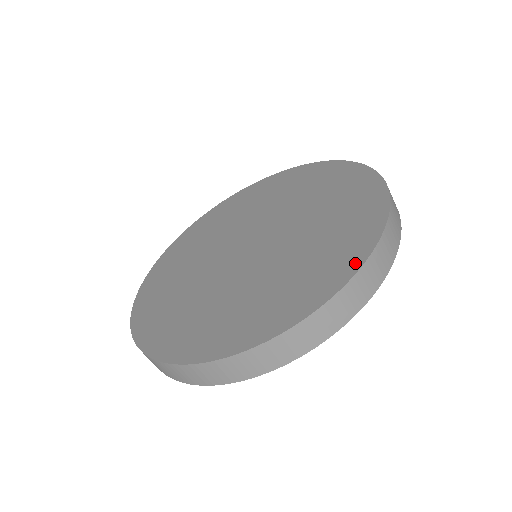
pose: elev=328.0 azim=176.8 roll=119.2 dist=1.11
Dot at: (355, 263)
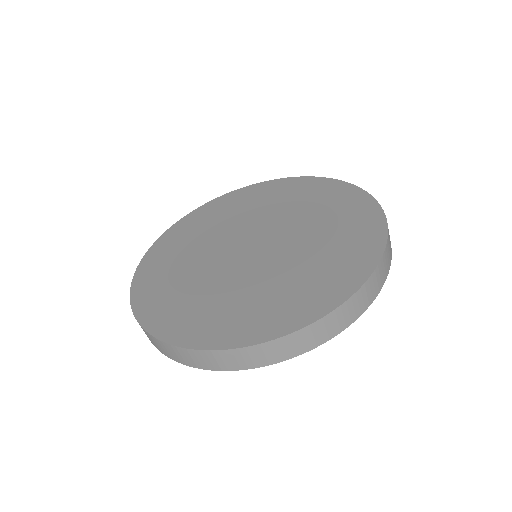
Dot at: (378, 218)
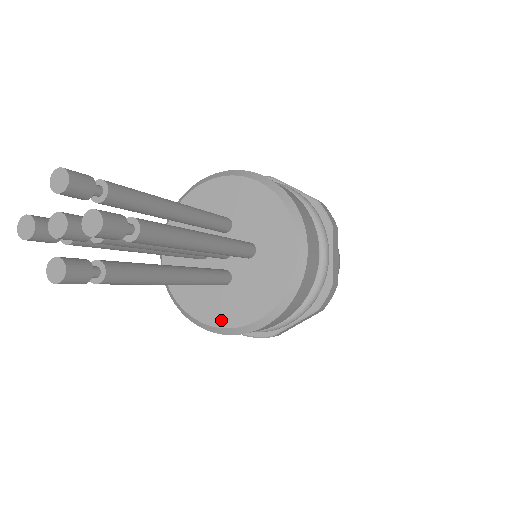
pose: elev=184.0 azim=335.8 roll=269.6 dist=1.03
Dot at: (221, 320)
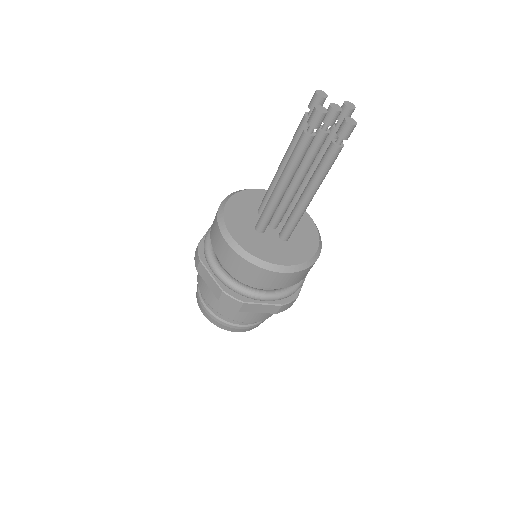
Dot at: (300, 259)
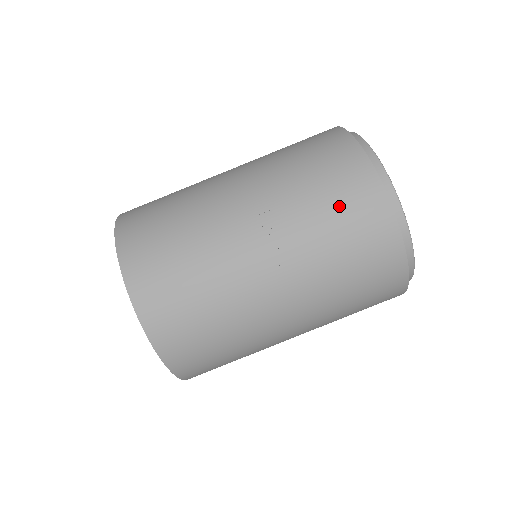
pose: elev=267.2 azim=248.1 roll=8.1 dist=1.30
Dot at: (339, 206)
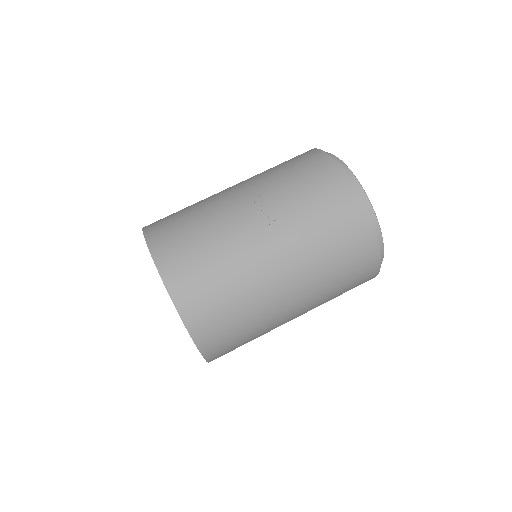
Dot at: (310, 182)
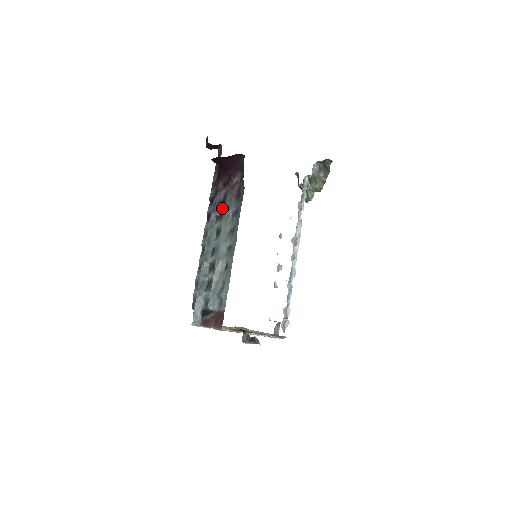
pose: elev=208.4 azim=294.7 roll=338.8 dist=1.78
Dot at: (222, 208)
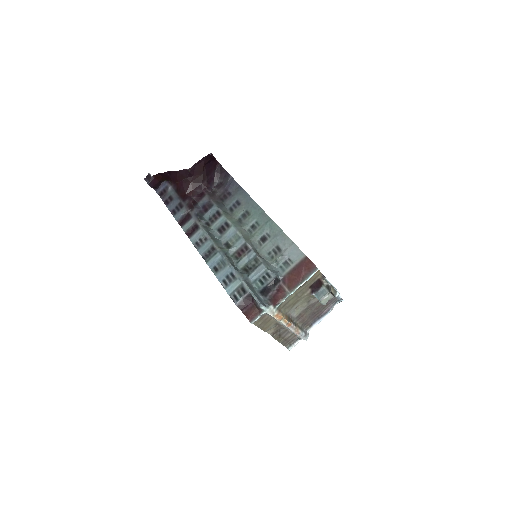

— AIM —
Copy out every line of text in the items above word for word, leaving out the pictures.

— EXPECTED OUTPUT —
pose: elev=328.0 azim=176.8 roll=119.2 dist=1.11
Dot at: (355, 263)
Dot at: (378, 218)
pose: elev=184.0 azim=335.8 roll=269.6 dist=1.03
Dot at: (221, 320)
Dot at: (300, 259)
pose: elev=267.2 azim=248.1 roll=8.1 dist=1.30
Dot at: (339, 206)
Dot at: (310, 182)
pose: elev=208.4 azim=294.7 roll=338.8 dist=1.78
Dot at: (222, 208)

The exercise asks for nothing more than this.